■ PROBLEM REQUIREMENTS ■
Report, as a bare number, how many lines in the data contain "linecap".

■ SUPPLIED INFORMATION ■
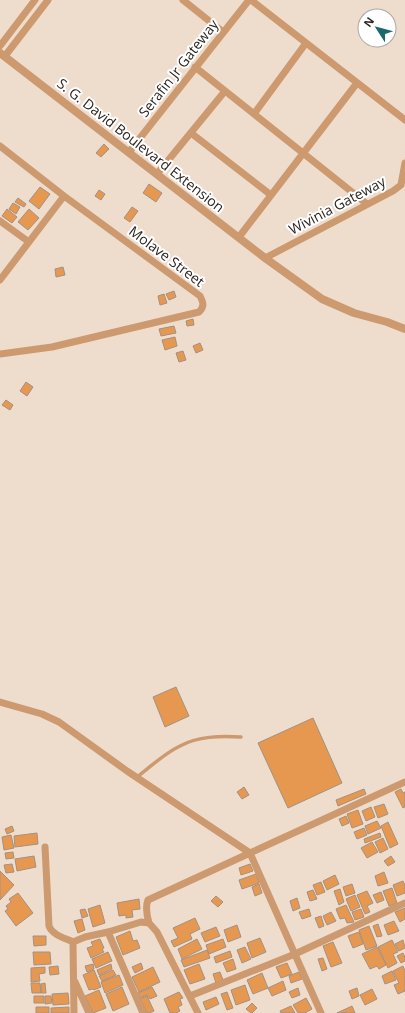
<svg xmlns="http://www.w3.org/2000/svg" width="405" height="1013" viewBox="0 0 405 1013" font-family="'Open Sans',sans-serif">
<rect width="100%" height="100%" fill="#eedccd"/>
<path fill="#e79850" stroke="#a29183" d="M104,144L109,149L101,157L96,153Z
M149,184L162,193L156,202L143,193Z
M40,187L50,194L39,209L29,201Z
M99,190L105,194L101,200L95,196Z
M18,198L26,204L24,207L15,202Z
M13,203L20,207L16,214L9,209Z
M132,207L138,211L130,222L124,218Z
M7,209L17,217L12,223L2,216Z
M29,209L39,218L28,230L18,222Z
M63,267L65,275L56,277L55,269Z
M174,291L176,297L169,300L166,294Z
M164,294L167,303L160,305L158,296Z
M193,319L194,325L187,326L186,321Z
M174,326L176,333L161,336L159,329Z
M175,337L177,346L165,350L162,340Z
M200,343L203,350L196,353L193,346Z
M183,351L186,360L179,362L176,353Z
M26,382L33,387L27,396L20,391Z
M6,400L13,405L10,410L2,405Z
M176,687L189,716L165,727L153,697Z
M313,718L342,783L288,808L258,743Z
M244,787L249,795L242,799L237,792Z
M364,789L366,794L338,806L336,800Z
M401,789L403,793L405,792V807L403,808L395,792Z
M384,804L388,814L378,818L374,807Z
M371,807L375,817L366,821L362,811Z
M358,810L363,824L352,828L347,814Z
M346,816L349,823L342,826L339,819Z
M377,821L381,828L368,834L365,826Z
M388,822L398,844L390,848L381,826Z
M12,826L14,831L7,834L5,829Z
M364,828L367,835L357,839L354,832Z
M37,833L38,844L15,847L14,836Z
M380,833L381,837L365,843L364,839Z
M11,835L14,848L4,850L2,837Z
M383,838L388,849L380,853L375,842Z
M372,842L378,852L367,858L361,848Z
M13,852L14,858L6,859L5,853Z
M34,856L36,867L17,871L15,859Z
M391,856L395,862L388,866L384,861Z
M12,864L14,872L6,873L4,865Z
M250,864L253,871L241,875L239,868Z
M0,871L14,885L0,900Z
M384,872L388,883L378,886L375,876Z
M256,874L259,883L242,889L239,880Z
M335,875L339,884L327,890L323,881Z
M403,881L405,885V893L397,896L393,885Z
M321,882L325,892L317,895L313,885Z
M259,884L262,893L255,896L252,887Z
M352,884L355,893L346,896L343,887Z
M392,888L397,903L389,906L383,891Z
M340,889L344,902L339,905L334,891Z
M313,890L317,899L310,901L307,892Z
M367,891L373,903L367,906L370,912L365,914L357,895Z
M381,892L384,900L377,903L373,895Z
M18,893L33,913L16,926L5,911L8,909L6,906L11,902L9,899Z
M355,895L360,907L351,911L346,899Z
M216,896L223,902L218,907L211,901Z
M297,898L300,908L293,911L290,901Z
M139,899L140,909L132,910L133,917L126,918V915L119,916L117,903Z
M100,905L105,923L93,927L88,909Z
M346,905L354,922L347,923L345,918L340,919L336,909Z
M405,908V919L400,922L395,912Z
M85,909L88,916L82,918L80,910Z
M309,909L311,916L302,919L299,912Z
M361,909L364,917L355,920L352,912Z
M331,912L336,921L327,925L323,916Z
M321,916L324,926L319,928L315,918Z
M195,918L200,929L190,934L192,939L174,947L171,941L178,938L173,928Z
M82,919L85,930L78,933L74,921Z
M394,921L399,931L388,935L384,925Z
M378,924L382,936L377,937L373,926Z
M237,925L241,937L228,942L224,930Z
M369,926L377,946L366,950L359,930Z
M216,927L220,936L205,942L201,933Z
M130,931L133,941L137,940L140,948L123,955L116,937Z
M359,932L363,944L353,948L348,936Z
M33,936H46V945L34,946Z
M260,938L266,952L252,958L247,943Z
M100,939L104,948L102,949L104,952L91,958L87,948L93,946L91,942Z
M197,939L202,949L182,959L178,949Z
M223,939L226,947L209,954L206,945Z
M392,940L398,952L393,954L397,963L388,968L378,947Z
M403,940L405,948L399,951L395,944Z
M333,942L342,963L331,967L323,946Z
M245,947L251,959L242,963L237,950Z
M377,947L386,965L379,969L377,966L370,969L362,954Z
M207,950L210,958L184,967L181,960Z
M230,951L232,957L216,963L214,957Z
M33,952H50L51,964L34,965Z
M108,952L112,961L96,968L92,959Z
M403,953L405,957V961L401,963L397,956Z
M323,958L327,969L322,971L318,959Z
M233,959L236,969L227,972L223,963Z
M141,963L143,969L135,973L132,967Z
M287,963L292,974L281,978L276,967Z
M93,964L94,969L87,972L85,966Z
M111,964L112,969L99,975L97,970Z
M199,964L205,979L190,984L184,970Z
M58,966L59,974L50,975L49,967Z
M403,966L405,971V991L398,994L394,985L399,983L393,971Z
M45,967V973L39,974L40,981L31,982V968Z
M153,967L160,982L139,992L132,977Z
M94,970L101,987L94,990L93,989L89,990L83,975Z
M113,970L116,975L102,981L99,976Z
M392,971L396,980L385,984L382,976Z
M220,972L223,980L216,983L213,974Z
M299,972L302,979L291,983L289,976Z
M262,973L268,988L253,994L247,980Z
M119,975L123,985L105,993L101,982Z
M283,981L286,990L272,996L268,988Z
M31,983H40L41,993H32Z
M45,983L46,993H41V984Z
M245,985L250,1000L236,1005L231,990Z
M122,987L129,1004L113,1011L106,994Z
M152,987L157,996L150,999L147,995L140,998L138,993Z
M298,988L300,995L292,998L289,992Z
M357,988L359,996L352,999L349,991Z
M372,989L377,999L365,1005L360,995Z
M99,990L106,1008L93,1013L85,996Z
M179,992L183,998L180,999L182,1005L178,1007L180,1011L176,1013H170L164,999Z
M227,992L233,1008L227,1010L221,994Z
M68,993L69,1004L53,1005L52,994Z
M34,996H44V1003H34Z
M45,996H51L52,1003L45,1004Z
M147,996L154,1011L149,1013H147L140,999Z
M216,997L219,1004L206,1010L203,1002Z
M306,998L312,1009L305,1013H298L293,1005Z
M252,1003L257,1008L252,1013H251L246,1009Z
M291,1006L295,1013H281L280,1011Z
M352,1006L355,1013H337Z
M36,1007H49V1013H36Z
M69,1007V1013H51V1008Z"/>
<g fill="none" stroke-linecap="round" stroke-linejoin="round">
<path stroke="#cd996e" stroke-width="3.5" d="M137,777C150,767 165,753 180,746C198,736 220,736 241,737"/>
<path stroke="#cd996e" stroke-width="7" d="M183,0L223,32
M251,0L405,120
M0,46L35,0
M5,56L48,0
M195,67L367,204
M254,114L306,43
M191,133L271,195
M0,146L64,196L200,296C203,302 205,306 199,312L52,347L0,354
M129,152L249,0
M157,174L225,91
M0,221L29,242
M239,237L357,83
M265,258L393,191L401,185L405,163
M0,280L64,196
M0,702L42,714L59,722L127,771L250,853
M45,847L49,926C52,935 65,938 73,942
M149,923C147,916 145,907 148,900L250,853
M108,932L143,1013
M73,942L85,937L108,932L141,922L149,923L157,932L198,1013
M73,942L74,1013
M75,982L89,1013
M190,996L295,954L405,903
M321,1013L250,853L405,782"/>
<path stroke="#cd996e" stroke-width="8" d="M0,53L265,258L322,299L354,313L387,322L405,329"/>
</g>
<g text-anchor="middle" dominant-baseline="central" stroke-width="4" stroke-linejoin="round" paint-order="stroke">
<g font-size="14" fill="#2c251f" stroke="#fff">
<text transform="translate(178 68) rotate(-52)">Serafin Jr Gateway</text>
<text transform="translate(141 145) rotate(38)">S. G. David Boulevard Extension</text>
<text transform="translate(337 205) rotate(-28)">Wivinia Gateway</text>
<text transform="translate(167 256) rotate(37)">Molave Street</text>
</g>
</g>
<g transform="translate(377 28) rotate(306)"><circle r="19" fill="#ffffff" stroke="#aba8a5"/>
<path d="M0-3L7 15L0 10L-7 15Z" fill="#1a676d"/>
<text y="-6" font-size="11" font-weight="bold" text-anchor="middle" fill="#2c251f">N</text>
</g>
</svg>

--

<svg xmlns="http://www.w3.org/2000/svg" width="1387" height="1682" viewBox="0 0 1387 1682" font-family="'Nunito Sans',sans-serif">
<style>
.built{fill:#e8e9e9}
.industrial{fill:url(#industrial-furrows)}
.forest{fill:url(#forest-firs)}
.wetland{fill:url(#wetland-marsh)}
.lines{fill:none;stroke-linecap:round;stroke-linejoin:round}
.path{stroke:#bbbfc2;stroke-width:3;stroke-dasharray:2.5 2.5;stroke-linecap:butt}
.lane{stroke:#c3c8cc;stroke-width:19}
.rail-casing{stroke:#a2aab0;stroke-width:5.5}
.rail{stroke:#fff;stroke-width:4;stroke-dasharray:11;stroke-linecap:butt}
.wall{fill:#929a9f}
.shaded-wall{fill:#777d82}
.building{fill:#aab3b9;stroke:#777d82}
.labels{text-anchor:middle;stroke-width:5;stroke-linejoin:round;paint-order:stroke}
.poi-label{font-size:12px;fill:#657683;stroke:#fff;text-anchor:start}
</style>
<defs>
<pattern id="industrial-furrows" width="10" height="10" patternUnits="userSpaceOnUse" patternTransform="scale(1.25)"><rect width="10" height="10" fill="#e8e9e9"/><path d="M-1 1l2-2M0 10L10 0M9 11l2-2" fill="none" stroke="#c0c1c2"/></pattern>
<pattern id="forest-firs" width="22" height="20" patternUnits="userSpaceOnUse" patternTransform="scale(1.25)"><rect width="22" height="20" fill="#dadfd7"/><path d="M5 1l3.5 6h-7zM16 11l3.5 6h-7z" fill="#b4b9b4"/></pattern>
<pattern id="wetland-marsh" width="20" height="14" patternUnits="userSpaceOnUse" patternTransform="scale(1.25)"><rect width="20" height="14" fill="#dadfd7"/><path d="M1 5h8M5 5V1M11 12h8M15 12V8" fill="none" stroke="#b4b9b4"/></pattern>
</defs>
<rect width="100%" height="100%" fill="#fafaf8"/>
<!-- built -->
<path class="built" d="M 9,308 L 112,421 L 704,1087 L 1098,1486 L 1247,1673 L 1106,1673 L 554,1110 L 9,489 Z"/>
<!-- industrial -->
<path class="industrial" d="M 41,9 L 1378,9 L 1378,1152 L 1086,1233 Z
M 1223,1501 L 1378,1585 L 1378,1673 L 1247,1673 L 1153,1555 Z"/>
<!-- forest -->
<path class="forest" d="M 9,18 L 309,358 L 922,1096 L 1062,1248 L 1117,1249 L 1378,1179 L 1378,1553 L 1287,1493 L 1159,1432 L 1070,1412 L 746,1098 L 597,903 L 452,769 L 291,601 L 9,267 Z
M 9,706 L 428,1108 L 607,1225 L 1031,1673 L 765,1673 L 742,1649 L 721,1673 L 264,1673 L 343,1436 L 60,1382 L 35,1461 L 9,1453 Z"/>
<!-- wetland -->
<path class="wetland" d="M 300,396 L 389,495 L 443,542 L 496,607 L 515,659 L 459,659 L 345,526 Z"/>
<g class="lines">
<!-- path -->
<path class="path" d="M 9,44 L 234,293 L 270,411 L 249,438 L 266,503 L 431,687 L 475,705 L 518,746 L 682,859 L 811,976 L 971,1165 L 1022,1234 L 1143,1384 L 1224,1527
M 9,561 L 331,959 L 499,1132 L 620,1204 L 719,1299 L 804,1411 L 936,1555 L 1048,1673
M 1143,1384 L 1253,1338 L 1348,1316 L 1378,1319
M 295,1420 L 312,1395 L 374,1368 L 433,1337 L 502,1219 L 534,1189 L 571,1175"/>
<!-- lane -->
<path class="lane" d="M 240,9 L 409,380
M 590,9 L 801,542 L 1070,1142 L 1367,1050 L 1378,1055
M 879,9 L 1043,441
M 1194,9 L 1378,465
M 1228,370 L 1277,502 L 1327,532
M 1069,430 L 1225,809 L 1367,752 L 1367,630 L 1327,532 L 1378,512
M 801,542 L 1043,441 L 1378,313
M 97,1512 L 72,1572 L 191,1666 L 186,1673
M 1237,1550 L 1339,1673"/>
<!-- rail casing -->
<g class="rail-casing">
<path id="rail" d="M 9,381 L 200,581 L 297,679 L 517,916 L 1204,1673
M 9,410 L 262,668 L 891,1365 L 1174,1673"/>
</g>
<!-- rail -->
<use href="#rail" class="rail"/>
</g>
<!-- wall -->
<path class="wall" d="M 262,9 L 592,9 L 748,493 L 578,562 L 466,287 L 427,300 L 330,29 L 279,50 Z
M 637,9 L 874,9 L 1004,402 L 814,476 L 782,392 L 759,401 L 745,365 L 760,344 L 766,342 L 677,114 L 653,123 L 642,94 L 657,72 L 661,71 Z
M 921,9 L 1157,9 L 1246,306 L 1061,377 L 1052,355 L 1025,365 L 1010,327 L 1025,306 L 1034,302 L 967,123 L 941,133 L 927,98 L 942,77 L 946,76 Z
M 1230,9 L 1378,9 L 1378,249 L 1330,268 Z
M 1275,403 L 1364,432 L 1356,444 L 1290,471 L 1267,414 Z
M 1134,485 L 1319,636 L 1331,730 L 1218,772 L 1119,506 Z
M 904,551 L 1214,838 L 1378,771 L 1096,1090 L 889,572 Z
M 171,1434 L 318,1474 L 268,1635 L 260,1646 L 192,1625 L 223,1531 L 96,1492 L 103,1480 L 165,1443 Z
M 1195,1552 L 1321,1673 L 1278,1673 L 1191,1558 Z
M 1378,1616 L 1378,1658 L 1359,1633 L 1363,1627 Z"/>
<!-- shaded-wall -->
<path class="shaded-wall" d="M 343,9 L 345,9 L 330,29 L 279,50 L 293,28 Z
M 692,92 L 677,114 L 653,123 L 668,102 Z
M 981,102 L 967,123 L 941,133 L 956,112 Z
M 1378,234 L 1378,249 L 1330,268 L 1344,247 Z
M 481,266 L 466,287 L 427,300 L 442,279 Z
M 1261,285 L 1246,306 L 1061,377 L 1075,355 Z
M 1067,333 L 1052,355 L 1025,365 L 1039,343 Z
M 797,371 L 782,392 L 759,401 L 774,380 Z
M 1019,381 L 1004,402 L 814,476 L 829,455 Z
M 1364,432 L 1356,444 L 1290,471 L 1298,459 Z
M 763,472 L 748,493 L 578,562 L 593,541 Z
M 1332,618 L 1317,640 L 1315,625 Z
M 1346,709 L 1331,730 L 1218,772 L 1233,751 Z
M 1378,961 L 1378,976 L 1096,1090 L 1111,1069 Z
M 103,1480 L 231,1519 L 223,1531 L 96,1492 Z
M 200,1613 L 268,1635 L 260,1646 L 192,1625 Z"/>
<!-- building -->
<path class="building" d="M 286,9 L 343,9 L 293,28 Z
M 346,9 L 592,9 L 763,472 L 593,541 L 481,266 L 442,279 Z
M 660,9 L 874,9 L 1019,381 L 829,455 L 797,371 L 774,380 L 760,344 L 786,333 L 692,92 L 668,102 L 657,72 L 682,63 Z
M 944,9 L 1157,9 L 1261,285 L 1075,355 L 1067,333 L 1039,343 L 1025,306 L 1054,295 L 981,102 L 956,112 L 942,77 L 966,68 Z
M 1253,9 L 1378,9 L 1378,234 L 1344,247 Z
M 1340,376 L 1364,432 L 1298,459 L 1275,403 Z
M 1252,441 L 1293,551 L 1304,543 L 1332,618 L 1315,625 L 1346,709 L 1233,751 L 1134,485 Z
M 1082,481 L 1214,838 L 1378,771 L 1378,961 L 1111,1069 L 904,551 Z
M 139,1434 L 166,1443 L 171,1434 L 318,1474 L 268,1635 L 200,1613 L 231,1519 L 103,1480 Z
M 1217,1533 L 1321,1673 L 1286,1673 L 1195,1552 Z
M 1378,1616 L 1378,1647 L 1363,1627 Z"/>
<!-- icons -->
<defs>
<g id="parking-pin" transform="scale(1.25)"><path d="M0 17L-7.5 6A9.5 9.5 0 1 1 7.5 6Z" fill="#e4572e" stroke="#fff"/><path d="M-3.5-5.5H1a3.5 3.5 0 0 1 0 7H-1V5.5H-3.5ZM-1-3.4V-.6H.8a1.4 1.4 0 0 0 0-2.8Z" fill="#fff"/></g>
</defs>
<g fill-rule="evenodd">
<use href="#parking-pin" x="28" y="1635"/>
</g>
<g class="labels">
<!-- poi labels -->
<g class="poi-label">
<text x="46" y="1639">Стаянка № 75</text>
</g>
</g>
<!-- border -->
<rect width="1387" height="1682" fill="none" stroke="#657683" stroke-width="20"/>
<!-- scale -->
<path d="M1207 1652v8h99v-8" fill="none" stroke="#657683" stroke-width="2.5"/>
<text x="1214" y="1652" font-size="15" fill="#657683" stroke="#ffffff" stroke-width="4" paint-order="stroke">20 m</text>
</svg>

■ ANSWER BELOW ■
4